Letter

老齢マウスの心臓の遺伝子発現にみられる細胞間変動の増大

Nature 441, 7096 doi: 10.1038/nature04844

体細胞DNA損傷の蓄積は、後生動物における老化の原因に関係すると言われてきた。DNA損傷の増加によって細胞に変性と死をもたらしうる機序の1つに、遺伝子発現の確率論的な調節不能がある。本論文では、若齢および老齢マウスの新鮮な心臓から心臓細胞を単離し、その後、ハウスキーピング遺伝子や心臓に特異的な遺伝子の全mRNAの増幅とmRNA量を定量することにより、老齢の細胞では転写ノイズが増大するかどうかを直接検証した。若齢マウスの心臓から得られた心筋細胞間でも遺伝子の発現量は既にばらついていたが、老齢マウスではこのような不均一性は有意に増大した。我々は以前に、老齢マウスの心臓では、ゲノムの再編成などの変異が増大することを明らかにしている。遺伝子発現におけるノイズ(stochasticity)の増大がゲノム損傷の増加に起因する可能性を確認するため、我々は培養マウス胚性線維芽細胞を過酸化水素で処理した。
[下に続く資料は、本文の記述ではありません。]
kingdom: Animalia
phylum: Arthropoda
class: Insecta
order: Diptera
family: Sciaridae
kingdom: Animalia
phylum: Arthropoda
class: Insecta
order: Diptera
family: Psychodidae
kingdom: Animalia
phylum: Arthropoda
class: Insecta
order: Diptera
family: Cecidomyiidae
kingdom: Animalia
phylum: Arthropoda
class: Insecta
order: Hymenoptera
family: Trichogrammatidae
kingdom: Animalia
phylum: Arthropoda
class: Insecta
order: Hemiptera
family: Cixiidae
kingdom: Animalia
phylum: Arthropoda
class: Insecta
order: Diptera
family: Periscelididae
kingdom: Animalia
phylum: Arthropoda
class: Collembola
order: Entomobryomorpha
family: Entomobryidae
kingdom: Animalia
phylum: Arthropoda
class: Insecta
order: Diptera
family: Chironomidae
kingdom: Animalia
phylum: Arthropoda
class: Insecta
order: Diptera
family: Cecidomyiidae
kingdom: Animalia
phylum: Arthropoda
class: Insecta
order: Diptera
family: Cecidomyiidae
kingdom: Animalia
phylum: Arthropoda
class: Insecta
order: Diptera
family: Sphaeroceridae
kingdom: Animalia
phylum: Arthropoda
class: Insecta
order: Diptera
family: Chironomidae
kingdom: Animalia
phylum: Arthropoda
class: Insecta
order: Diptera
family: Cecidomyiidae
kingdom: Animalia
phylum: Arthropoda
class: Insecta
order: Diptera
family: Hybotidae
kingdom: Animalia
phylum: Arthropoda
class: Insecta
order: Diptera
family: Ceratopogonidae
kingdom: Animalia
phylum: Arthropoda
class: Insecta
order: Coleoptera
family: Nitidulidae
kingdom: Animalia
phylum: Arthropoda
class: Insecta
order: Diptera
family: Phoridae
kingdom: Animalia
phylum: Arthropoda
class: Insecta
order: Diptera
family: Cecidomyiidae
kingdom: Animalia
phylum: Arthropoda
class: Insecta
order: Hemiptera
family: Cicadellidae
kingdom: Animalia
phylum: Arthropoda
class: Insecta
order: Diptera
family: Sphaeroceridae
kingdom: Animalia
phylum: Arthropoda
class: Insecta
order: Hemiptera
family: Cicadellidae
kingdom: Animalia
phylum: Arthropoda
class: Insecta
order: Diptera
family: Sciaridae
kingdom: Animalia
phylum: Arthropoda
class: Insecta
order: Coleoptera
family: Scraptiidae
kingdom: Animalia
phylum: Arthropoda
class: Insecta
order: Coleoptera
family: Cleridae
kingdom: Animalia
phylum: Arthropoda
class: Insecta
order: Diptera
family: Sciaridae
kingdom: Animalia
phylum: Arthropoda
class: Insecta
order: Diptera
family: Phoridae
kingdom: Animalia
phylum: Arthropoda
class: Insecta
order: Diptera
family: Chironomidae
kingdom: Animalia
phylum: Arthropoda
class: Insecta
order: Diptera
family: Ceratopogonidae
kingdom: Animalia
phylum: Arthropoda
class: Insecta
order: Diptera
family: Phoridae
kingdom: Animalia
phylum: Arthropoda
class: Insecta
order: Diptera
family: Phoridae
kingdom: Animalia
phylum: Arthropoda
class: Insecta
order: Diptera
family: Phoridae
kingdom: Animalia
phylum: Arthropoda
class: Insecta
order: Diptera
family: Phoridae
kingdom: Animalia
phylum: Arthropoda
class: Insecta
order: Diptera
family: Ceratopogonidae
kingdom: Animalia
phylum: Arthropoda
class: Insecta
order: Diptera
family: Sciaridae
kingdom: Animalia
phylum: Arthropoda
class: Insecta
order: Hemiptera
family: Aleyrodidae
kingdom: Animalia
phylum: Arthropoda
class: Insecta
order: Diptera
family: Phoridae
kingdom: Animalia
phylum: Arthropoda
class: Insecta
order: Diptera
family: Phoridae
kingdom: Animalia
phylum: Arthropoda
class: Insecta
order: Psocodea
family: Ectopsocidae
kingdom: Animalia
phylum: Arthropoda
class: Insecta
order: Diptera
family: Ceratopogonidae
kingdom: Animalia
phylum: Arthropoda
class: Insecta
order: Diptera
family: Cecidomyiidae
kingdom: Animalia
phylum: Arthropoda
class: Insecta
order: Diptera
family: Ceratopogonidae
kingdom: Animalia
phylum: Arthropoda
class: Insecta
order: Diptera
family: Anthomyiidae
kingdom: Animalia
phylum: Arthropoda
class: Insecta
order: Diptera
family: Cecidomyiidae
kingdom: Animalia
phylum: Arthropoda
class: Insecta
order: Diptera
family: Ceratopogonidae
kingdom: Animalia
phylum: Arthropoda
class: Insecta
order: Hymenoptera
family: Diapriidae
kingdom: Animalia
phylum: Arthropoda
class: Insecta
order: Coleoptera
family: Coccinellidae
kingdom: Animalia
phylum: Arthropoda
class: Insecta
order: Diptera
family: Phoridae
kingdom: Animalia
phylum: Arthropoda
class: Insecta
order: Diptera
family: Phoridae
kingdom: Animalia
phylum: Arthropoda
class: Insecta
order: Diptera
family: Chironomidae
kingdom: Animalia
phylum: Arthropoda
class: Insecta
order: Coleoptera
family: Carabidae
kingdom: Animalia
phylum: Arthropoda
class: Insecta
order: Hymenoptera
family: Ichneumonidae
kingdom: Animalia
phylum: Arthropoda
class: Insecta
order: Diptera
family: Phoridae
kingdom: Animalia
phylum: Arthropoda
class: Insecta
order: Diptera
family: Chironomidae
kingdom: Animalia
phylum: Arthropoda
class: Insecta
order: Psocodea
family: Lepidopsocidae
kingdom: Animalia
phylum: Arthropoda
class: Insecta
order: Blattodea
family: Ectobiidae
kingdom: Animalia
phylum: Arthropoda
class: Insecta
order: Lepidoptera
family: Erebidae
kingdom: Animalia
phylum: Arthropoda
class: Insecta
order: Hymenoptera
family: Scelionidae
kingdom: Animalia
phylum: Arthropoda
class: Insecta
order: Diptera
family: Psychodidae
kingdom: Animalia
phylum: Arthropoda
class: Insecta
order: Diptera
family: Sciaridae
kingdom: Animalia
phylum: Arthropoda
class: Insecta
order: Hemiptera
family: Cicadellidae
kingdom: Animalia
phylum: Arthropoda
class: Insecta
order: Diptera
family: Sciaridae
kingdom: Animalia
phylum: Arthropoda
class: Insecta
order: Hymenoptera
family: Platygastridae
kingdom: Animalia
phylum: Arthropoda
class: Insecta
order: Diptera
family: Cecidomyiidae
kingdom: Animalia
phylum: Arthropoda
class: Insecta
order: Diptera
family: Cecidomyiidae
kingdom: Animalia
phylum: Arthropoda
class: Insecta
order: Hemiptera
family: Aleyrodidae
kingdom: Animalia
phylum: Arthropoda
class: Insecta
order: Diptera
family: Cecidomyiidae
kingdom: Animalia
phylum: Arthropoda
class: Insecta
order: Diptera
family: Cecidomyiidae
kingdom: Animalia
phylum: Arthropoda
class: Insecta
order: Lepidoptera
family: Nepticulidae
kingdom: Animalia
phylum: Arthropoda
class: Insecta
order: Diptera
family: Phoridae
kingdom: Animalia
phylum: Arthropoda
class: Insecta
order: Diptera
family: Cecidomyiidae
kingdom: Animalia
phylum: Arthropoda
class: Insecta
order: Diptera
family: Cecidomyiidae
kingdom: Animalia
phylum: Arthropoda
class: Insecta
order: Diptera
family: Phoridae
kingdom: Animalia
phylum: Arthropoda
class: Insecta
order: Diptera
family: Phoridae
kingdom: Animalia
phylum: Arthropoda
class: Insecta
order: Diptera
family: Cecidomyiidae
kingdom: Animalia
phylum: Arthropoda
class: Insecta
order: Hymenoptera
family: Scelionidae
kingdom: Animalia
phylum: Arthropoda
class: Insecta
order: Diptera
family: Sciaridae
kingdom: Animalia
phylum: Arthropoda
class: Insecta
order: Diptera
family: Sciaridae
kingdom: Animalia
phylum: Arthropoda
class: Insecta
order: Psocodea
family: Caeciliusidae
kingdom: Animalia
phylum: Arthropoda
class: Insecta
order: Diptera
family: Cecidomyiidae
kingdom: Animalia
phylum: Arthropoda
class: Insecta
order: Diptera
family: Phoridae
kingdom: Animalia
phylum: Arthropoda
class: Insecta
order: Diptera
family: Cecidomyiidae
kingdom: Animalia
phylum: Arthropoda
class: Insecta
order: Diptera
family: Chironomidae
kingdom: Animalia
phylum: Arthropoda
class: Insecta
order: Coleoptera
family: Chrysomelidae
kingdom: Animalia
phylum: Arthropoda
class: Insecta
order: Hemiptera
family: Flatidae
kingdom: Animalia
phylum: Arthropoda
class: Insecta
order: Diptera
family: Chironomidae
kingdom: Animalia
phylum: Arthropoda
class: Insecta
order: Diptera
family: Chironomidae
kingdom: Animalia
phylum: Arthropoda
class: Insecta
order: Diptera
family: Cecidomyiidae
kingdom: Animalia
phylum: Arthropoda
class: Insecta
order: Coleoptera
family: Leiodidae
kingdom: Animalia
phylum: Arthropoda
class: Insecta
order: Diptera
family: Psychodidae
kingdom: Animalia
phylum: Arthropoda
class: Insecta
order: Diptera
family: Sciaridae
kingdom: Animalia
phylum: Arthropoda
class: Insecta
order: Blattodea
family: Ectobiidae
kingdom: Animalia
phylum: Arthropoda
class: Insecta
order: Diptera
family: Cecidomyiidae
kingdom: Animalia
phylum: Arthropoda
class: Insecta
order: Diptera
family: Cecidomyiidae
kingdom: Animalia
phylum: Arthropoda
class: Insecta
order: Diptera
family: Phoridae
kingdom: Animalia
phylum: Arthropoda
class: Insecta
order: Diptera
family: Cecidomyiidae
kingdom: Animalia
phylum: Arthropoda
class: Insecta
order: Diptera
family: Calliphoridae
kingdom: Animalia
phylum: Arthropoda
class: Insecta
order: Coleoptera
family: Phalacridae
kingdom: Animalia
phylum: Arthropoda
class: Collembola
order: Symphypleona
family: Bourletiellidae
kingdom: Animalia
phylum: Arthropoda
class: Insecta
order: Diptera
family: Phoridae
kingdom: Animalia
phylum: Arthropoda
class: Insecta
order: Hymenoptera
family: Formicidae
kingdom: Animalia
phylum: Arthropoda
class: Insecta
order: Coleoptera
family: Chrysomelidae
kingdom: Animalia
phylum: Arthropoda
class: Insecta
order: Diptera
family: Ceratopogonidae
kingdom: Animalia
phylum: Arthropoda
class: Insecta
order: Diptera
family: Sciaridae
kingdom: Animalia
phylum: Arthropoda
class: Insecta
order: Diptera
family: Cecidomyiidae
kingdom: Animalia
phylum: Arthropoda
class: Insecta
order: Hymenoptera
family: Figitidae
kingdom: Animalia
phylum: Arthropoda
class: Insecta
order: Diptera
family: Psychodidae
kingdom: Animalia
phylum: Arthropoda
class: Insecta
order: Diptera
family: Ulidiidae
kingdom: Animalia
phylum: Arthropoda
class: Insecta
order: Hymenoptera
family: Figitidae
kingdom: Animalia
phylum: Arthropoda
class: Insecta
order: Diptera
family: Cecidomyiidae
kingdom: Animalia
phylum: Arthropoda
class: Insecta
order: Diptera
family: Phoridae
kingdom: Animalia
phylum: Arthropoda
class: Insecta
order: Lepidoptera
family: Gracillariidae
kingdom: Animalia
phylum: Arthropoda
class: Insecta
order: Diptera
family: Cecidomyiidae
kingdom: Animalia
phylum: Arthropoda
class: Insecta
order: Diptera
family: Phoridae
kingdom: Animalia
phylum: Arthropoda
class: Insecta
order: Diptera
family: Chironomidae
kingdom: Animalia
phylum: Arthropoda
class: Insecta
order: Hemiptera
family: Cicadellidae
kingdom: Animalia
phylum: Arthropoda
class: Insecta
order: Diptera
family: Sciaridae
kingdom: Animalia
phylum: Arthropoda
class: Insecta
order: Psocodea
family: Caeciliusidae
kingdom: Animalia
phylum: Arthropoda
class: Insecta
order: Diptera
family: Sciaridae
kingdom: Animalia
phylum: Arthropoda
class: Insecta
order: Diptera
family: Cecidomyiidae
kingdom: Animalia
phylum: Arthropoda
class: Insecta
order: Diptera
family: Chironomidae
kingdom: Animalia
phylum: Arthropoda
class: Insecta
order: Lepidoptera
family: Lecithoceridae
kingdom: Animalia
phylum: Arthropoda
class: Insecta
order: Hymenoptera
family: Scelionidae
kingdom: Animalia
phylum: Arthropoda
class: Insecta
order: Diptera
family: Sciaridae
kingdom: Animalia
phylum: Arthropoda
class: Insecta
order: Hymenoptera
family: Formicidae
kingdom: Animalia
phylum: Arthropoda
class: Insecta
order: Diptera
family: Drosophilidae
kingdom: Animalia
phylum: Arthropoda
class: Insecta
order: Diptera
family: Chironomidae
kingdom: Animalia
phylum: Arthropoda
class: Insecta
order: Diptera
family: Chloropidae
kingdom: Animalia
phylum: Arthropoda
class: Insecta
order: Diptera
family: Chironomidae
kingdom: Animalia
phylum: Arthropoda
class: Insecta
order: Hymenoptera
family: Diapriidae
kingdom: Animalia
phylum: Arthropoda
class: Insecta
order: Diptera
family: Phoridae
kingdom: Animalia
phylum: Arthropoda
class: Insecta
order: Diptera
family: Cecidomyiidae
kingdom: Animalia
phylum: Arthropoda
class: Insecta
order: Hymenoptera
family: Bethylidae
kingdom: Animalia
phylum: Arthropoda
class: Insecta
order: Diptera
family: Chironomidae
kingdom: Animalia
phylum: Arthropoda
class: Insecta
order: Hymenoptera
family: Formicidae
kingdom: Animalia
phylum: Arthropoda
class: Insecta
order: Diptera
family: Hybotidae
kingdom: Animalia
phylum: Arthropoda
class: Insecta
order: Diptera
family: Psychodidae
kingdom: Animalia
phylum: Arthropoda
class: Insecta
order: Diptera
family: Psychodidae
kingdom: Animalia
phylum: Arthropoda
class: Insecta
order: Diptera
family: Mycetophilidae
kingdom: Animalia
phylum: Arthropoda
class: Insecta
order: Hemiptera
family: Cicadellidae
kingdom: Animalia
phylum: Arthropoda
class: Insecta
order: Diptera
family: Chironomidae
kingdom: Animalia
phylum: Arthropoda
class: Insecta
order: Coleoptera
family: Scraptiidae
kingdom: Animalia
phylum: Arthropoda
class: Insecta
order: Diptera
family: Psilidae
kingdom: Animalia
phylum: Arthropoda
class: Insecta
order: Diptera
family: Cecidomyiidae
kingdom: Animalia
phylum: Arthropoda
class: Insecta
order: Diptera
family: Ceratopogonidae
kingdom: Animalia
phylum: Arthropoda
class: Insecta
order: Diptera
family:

この処理により、細胞間での遺伝子発現の変動が有意に増大し、さらにこれはlacZレポーター遺伝子座のゲノム再編成変異の誘導および持続と同時に進行することが明らかになった。今回の結果は、老化過程の確率論的な特性を強調するものであり、多細胞生物の組織における老化に関連した細胞の変性と死にかかわる機序を説明するものとなりうると考えられる。